§ TASK TO COMPLETE
Copy nothing but the lines below, from the one with "47: (252, 291, 2.61)" through the one with "66: (478, 6, 5.24)", exactly as written; no pictures should appear.

§ SOURCE MATERIAL

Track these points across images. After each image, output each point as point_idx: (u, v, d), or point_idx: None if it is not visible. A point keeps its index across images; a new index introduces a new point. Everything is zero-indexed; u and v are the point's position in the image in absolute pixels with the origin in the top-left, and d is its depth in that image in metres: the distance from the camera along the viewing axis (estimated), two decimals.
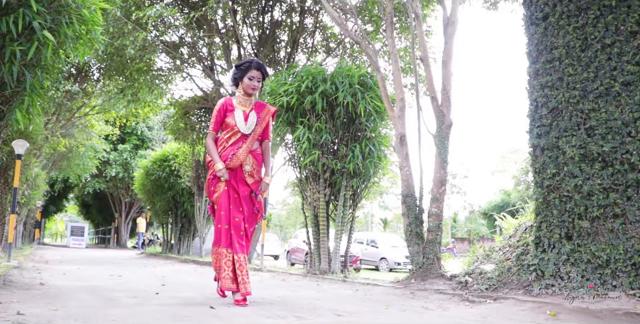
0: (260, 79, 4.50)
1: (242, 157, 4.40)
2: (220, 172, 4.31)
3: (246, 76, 4.44)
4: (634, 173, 4.44)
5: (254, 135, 4.48)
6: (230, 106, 4.48)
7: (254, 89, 4.47)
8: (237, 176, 4.42)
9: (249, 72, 4.43)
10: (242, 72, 4.45)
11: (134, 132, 29.31)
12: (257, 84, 4.46)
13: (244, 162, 4.42)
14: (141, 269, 9.82)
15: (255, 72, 4.44)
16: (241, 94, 4.53)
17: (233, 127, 4.42)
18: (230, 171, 4.39)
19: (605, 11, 4.71)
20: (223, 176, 4.32)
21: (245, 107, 4.51)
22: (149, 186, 18.09)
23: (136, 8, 10.94)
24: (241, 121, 4.42)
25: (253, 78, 4.44)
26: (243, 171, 4.42)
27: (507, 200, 37.21)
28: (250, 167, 4.45)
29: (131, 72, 13.22)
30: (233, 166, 4.37)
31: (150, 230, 31.57)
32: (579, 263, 4.73)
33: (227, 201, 4.35)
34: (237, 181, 4.41)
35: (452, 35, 6.70)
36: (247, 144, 4.44)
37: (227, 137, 4.43)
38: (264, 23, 12.81)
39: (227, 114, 4.45)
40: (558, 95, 5.00)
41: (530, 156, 5.33)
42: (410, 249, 6.50)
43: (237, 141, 4.42)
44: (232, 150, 4.40)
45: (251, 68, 4.44)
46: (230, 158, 4.36)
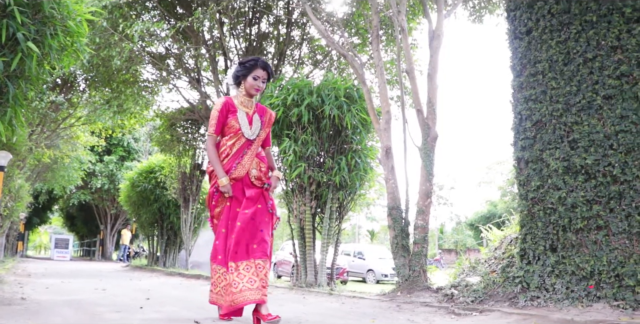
0: (266, 80, 4.07)
1: (248, 165, 3.96)
2: (225, 188, 3.86)
3: (251, 75, 3.99)
4: (616, 185, 4.48)
5: (258, 141, 4.06)
6: (232, 107, 4.00)
7: (258, 90, 4.04)
8: (244, 182, 3.97)
9: (254, 71, 3.99)
10: (247, 71, 4.00)
11: (120, 143, 29.14)
12: (261, 84, 4.04)
13: (250, 168, 3.99)
14: (126, 283, 9.71)
15: (261, 72, 4.01)
16: (242, 94, 4.05)
17: (237, 132, 3.96)
18: (234, 182, 3.94)
19: (586, 26, 4.78)
20: (227, 193, 3.87)
21: (247, 109, 4.07)
22: (134, 197, 17.95)
23: (123, 19, 10.93)
24: (246, 125, 3.98)
25: (258, 78, 4.00)
26: (250, 177, 3.99)
27: (493, 211, 37.40)
28: (257, 171, 4.02)
29: (117, 84, 13.17)
30: (238, 176, 3.93)
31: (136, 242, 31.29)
32: (563, 275, 4.75)
33: (227, 217, 3.90)
34: (243, 190, 3.96)
35: (437, 48, 6.76)
36: (252, 150, 4.01)
37: (230, 143, 3.95)
38: (251, 35, 12.84)
39: (230, 115, 3.97)
40: (542, 108, 5.05)
41: (514, 169, 5.37)
42: (396, 262, 6.49)
43: (241, 147, 3.96)
44: (236, 158, 3.95)
45: (257, 67, 4.00)
46: (234, 167, 3.92)
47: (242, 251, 3.79)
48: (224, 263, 3.80)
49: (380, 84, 7.16)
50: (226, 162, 3.93)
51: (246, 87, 4.02)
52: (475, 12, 10.63)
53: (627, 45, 4.47)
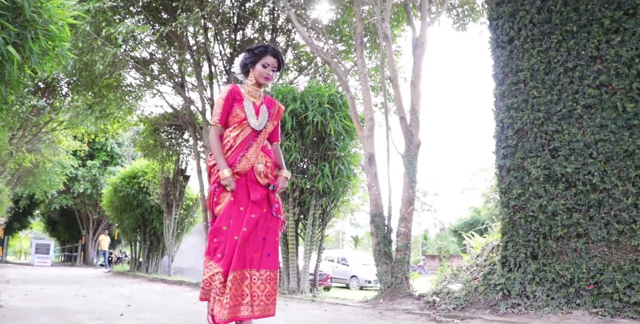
0: (276, 68, 3.73)
1: (253, 159, 3.60)
2: (226, 180, 3.47)
3: (260, 62, 3.66)
4: (596, 193, 4.53)
5: (264, 133, 3.70)
6: (239, 95, 3.68)
7: (268, 79, 3.70)
8: (248, 178, 3.61)
9: (263, 58, 3.66)
10: (256, 58, 3.68)
11: (104, 148, 28.88)
12: (271, 73, 3.69)
13: (256, 162, 3.63)
14: (107, 289, 9.61)
15: (271, 59, 3.67)
16: (251, 83, 3.71)
17: (242, 121, 3.62)
18: (238, 178, 3.57)
19: (567, 36, 4.84)
20: (229, 186, 3.48)
21: (255, 99, 3.72)
22: (117, 203, 17.80)
23: (106, 24, 10.85)
24: (252, 114, 3.65)
25: (268, 65, 3.66)
26: (255, 172, 3.63)
27: (477, 217, 37.58)
28: (263, 167, 3.66)
29: (100, 88, 13.06)
30: (242, 169, 3.56)
31: (119, 248, 30.93)
32: (544, 282, 4.79)
33: (229, 214, 3.50)
34: (247, 187, 3.60)
35: (421, 56, 6.80)
36: (258, 143, 3.66)
37: (234, 134, 3.61)
38: (235, 40, 12.83)
39: (235, 104, 3.65)
40: (523, 116, 5.10)
41: (496, 176, 5.41)
42: (379, 269, 6.50)
43: (246, 138, 3.61)
44: (240, 150, 3.59)
45: (267, 53, 3.67)
46: (238, 160, 3.57)
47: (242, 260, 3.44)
48: (222, 263, 3.39)
49: (364, 91, 7.18)
50: (229, 154, 3.59)
51: (255, 76, 3.69)
52: (459, 20, 10.73)
53: (606, 55, 4.54)
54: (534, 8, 5.15)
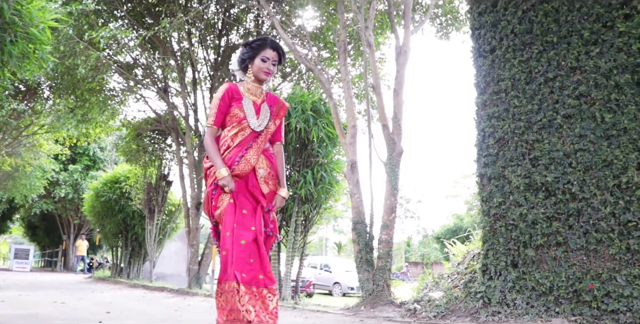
0: (276, 62, 3.42)
1: (254, 161, 3.30)
2: (224, 180, 3.17)
3: (259, 57, 3.36)
4: (575, 203, 4.57)
5: (266, 133, 3.40)
6: (237, 94, 3.39)
7: (268, 74, 3.40)
8: (250, 184, 3.31)
9: (262, 52, 3.36)
10: (254, 52, 3.37)
11: (86, 152, 28.59)
12: (272, 67, 3.39)
13: (257, 166, 3.33)
14: (87, 295, 9.48)
15: (271, 52, 3.37)
16: (250, 80, 3.43)
17: (241, 121, 3.33)
18: (237, 180, 3.27)
19: (547, 47, 4.89)
20: (228, 186, 3.17)
21: (255, 97, 3.44)
22: (98, 208, 17.64)
23: (89, 27, 10.78)
24: (252, 114, 3.36)
25: (267, 59, 3.36)
26: (257, 177, 3.33)
27: (459, 224, 37.78)
28: (264, 172, 3.36)
29: (82, 92, 12.95)
30: (241, 172, 3.26)
31: (100, 253, 30.58)
32: (524, 290, 4.82)
33: (233, 217, 3.18)
34: (248, 191, 3.30)
35: (404, 64, 6.84)
36: (259, 144, 3.35)
37: (232, 134, 3.32)
38: (220, 46, 12.80)
39: (233, 103, 3.36)
40: (504, 125, 5.14)
41: (477, 185, 5.44)
42: (360, 276, 6.50)
43: (245, 139, 3.32)
44: (239, 151, 3.29)
45: (266, 46, 3.37)
46: (237, 162, 3.26)
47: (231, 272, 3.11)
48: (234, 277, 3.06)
49: (347, 99, 7.20)
50: (227, 155, 3.29)
51: (254, 71, 3.39)
52: (442, 29, 10.82)
53: (586, 66, 4.59)
54: (515, 18, 5.20)
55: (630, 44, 4.31)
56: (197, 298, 9.46)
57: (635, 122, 4.23)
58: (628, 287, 4.21)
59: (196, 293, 10.48)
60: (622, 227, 4.29)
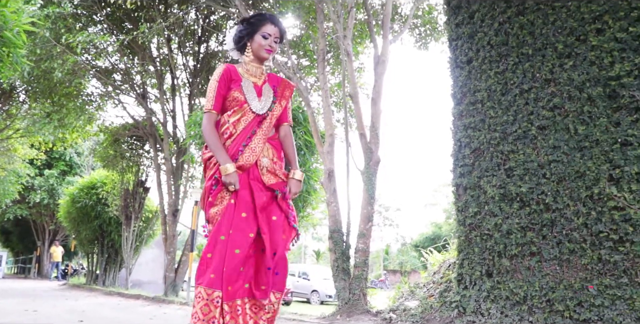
0: (278, 39, 3.08)
1: (259, 150, 2.93)
2: (230, 177, 2.79)
3: (258, 33, 3.01)
4: (549, 213, 4.62)
5: (271, 117, 3.03)
6: (236, 75, 3.02)
7: (270, 52, 3.05)
8: (251, 176, 2.93)
9: (262, 28, 3.01)
10: (253, 28, 3.03)
11: (62, 157, 28.21)
12: (274, 45, 3.05)
13: (260, 155, 2.97)
14: (60, 303, 9.32)
15: (272, 28, 3.02)
16: (249, 60, 3.07)
17: (242, 105, 2.97)
18: (240, 174, 2.89)
19: (523, 59, 4.96)
20: (233, 185, 2.80)
21: (256, 78, 3.09)
22: (74, 213, 17.42)
23: (66, 31, 10.67)
24: (253, 96, 3.00)
25: (269, 36, 3.01)
26: (259, 167, 2.95)
27: (438, 233, 37.99)
28: (269, 161, 2.98)
29: (59, 96, 12.81)
30: (246, 163, 2.89)
31: (76, 260, 30.13)
32: (498, 300, 4.85)
33: (229, 221, 2.82)
34: (250, 187, 2.91)
35: (382, 74, 6.88)
36: (264, 130, 2.99)
37: (234, 120, 2.95)
38: (199, 53, 12.76)
39: (232, 85, 3.00)
40: (480, 136, 5.19)
41: (453, 195, 5.48)
42: (337, 285, 6.49)
43: (249, 125, 2.96)
44: (242, 139, 2.93)
45: (266, 22, 3.02)
46: (240, 151, 2.90)
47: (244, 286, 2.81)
48: (220, 286, 2.74)
49: (325, 108, 7.22)
50: (229, 144, 2.92)
51: (254, 49, 3.04)
52: (421, 38, 10.93)
53: (560, 78, 4.66)
54: (492, 30, 5.26)
55: (602, 58, 4.39)
56: (173, 306, 9.36)
57: (606, 135, 4.30)
58: (599, 297, 4.25)
59: (172, 300, 10.37)
60: (594, 238, 4.34)
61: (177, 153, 12.98)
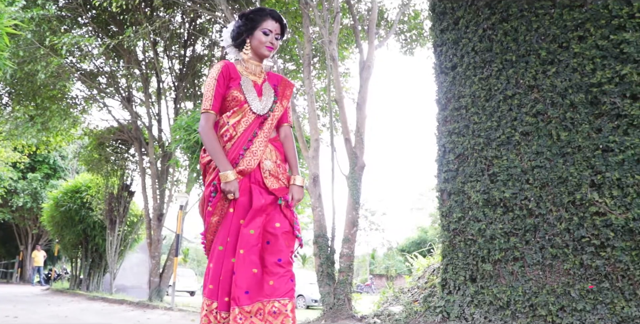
0: (279, 36, 2.92)
1: (260, 153, 2.75)
2: (230, 186, 2.62)
3: (259, 29, 2.84)
4: (532, 218, 4.65)
5: (272, 118, 2.86)
6: (234, 73, 2.84)
7: (271, 49, 2.88)
8: (252, 179, 2.75)
9: (263, 23, 2.84)
10: (253, 24, 2.85)
11: (46, 160, 27.91)
12: (275, 41, 2.89)
13: (263, 158, 2.78)
14: (42, 309, 9.20)
15: (273, 24, 2.86)
16: (248, 57, 2.90)
17: (242, 105, 2.79)
18: (240, 179, 2.70)
19: (506, 65, 5.00)
20: (233, 193, 2.64)
21: (255, 77, 2.92)
22: (58, 218, 17.25)
23: (51, 33, 10.58)
24: (253, 96, 2.82)
25: (270, 32, 2.84)
26: (262, 170, 2.77)
27: (424, 237, 38.10)
28: (272, 164, 2.80)
29: (43, 99, 12.69)
30: (247, 167, 2.70)
31: (59, 264, 29.84)
32: (482, 305, 4.86)
33: (227, 230, 2.68)
34: (250, 192, 2.72)
35: (367, 79, 6.90)
36: (265, 132, 2.81)
37: (234, 121, 2.77)
38: (185, 56, 12.72)
39: (231, 84, 2.82)
40: (464, 142, 5.22)
41: (437, 200, 5.50)
42: (321, 290, 6.47)
43: (249, 127, 2.78)
44: (243, 142, 2.74)
45: (266, 17, 2.86)
46: (241, 155, 2.72)
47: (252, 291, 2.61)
48: (216, 296, 2.63)
49: (310, 112, 7.22)
50: (230, 148, 2.73)
51: (253, 46, 2.88)
52: (407, 44, 10.98)
53: (543, 85, 4.70)
54: (476, 36, 5.30)
55: (584, 65, 4.44)
56: (158, 311, 9.29)
57: (588, 141, 4.34)
58: (581, 301, 4.29)
59: (156, 306, 10.29)
60: (576, 243, 4.37)
61: (162, 157, 12.91)
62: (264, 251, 2.67)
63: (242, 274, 2.59)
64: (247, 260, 2.61)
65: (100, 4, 9.82)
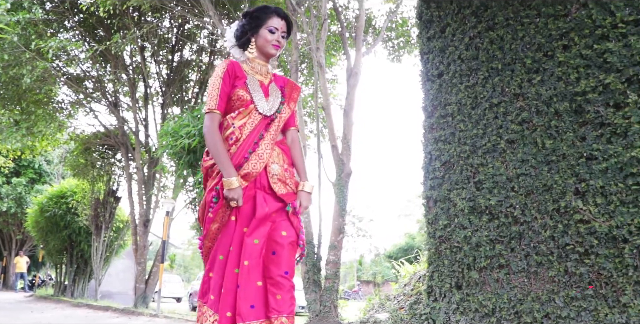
0: (285, 34, 2.79)
1: (266, 156, 2.60)
2: (234, 193, 2.47)
3: (264, 27, 2.72)
4: (517, 226, 4.67)
5: (279, 120, 2.72)
6: (240, 72, 2.70)
7: (278, 47, 2.76)
8: (258, 184, 2.59)
9: (268, 21, 2.72)
10: (257, 22, 2.73)
11: (31, 165, 27.65)
12: (282, 40, 2.77)
13: (270, 161, 2.63)
14: (25, 315, 9.10)
15: (279, 22, 2.74)
16: (253, 56, 2.77)
17: (247, 105, 2.64)
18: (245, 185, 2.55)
19: (492, 73, 5.03)
20: (235, 201, 2.49)
21: (262, 77, 2.79)
22: (42, 223, 17.12)
23: (37, 37, 10.51)
24: (260, 96, 2.68)
25: (276, 30, 2.72)
26: (268, 174, 2.61)
27: (411, 243, 38.09)
28: (279, 168, 2.65)
29: (28, 103, 12.60)
30: (252, 171, 2.55)
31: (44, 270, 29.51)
32: (467, 312, 4.87)
33: (230, 238, 2.52)
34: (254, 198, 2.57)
35: (354, 86, 6.92)
36: (272, 134, 2.66)
37: (240, 123, 2.62)
38: (173, 61, 12.69)
39: (236, 83, 2.67)
40: (450, 149, 5.24)
41: (424, 207, 5.51)
42: (308, 297, 6.46)
43: (255, 129, 2.63)
44: (248, 145, 2.59)
45: (271, 15, 2.73)
46: (246, 158, 2.56)
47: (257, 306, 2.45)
48: (216, 308, 2.46)
49: (298, 118, 7.22)
50: (235, 151, 2.58)
51: (259, 45, 2.75)
52: (394, 51, 11.03)
53: (528, 93, 4.74)
54: (462, 44, 5.33)
55: (568, 74, 4.47)
56: (143, 318, 9.21)
57: (573, 149, 4.37)
58: (566, 308, 4.30)
59: (142, 312, 10.21)
60: (560, 250, 4.40)
61: (149, 163, 12.84)
62: (269, 262, 2.51)
63: (247, 288, 2.44)
64: (252, 272, 2.47)
65: (88, 8, 9.78)
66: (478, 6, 5.24)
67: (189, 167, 8.37)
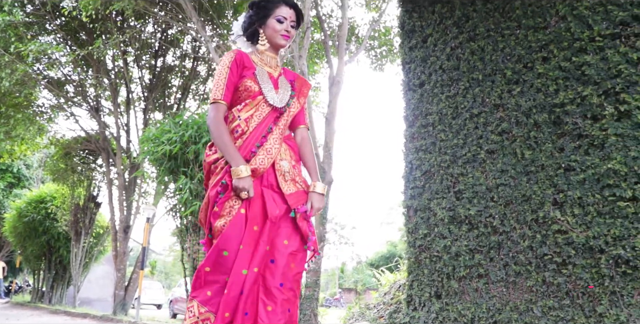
0: (295, 23, 2.63)
1: (275, 151, 2.43)
2: (244, 182, 2.28)
3: (272, 17, 2.57)
4: (496, 236, 4.70)
5: (288, 114, 2.56)
6: (249, 62, 2.53)
7: (287, 38, 2.60)
8: (264, 182, 2.42)
9: (276, 11, 2.57)
10: (265, 12, 2.58)
11: (9, 169, 27.28)
12: (291, 30, 2.61)
13: (278, 157, 2.46)
14: (0, 323, 8.95)
15: (288, 11, 2.59)
16: (262, 48, 2.61)
17: (255, 96, 2.48)
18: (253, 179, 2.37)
19: (473, 84, 5.07)
20: (246, 191, 2.30)
21: (271, 69, 2.63)
22: (21, 228, 16.88)
23: (17, 39, 10.39)
24: (269, 87, 2.51)
25: (285, 19, 2.57)
26: (278, 172, 2.45)
27: (393, 251, 38.15)
28: (288, 165, 2.48)
29: (7, 107, 12.44)
30: (260, 167, 2.38)
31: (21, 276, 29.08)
32: (446, 321, 4.88)
33: (238, 234, 2.28)
34: (262, 196, 2.38)
35: (336, 94, 6.94)
36: (281, 128, 2.51)
37: (246, 115, 2.45)
38: (156, 67, 12.63)
39: (244, 73, 2.50)
40: (431, 159, 5.26)
41: (404, 216, 5.52)
42: None
43: (263, 121, 2.46)
44: (255, 139, 2.43)
45: (279, 4, 2.58)
46: (253, 152, 2.39)
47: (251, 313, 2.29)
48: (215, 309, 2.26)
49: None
50: (240, 144, 2.41)
51: (268, 36, 2.59)
52: (377, 60, 11.08)
53: (508, 104, 4.78)
54: (444, 55, 5.37)
55: (547, 85, 4.52)
56: None
57: (551, 160, 4.41)
58: (543, 318, 4.33)
59: (120, 320, 10.09)
60: (538, 260, 4.43)
61: (130, 168, 12.74)
62: (266, 269, 2.34)
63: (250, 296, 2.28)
64: (257, 281, 2.31)
65: (70, 12, 9.70)
66: (460, 17, 5.28)
67: (169, 174, 8.30)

§ FINISHED EXERCISE
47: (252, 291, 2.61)
48: (216, 296, 2.63)
49: (310, 112, 7.22)
50: (230, 148, 2.73)
51: (253, 46, 2.88)
52: (407, 44, 10.98)
53: (543, 85, 4.70)
54: (476, 36, 5.30)
55: (584, 65, 4.44)
56: (158, 311, 9.29)
57: (588, 141, 4.34)
58: (581, 301, 4.29)
59: (156, 306, 10.29)
60: (576, 243, 4.37)
61: (162, 157, 12.91)
62: (264, 251, 2.67)
63: (242, 274, 2.59)
64: (247, 260, 2.61)
65: (100, 4, 9.82)
0: (285, 34, 2.79)
1: (266, 156, 2.60)
2: (234, 193, 2.47)
3: (264, 27, 2.72)
4: (517, 226, 4.67)
5: (279, 120, 2.72)
6: (240, 72, 2.70)
7: (278, 47, 2.76)
8: (258, 184, 2.59)
9: (268, 21, 2.72)
10: (257, 22, 2.73)
11: (31, 165, 27.65)
12: (282, 40, 2.77)
13: (270, 161, 2.63)
14: (25, 315, 9.10)
15: (279, 22, 2.74)
16: (253, 56, 2.77)
17: (247, 105, 2.64)
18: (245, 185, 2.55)
19: (492, 73, 5.03)
20: (235, 201, 2.49)
21: (262, 77, 2.79)
22: (42, 223, 17.12)
23: (37, 37, 10.51)
24: (260, 96, 2.68)
25: (276, 30, 2.72)
26: (268, 174, 2.61)
27: (411, 243, 38.09)
28: (279, 168, 2.65)
29: (28, 103, 12.60)
30: (252, 171, 2.55)
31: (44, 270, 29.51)
32: (467, 312, 4.87)
33: (230, 238, 2.52)
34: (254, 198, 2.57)
35: (354, 86, 6.92)
36: (272, 134, 2.66)
37: (240, 123, 2.62)
38: (173, 61, 12.69)
39: (236, 83, 2.67)
40: (450, 149, 5.24)
41: (424, 207, 5.51)
42: (308, 297, 6.46)
43: (255, 129, 2.63)
44: (248, 145, 2.59)
45: (271, 15, 2.73)
46: (246, 158, 2.56)
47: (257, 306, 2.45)
48: (216, 308, 2.46)
49: (298, 118, 7.22)
50: (235, 151, 2.58)
51: (259, 45, 2.75)
52: (394, 51, 11.03)
53: (528, 93, 4.74)
54: (462, 44, 5.33)
55: (568, 74, 4.47)
56: (143, 318, 9.21)
57: (573, 149, 4.37)
58: (566, 308, 4.30)
59: (142, 312, 10.21)
60: (560, 250, 4.40)
61: (149, 163, 12.84)
62: (269, 262, 2.51)
63: (247, 288, 2.44)
64: (252, 272, 2.47)
65: (88, 8, 9.78)
66: (478, 6, 5.24)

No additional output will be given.